*** Data shown ***

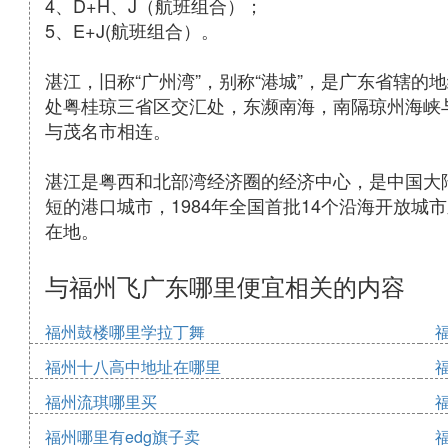
4、D+H、J（航班组合）；
5、E+J(航班组合）。
湛江，旧称“广州湾”，别称“港城”，是广东省辖
处粤桂琼三省区交汇处，东濒南海，南隔琼州海峡
与茂名市相连。
湛江是粤西和北部湾经济圈的经济中心，是中国大
短的港口城市，1984年全国首批14个沿海开放城
在地。
与福州飞广东哪里便宜相关的内容
福州鼓楼哪里学拉丁舞
福州十八高中地址在哪里
福州流琪哪里买
福州哪里有edg旗子卖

***

**Task brief**. Omit the pictures and set down the records exactly.

**Output below**.
4、D+H、J（航班组合）；
5、E+J(航班组合）。
湛江，旧称“广州湾”，别称“港城”，是广东省辖
处粤桂琼三省区交汇处，东濒南海，南隔琼州海峡
与茂名市相连。
湛江是粤西和北部湾经济圈的经济中心，是中国大
短的港口城市，1984年全国首批14个沿海开放城
在地。
与福州飞广东哪里便宜相关的内容
福州鼓楼哪里学拉丁舞
福州十八高中地址在哪里
福州流琪哪里买
福州哪里有edg旗子卖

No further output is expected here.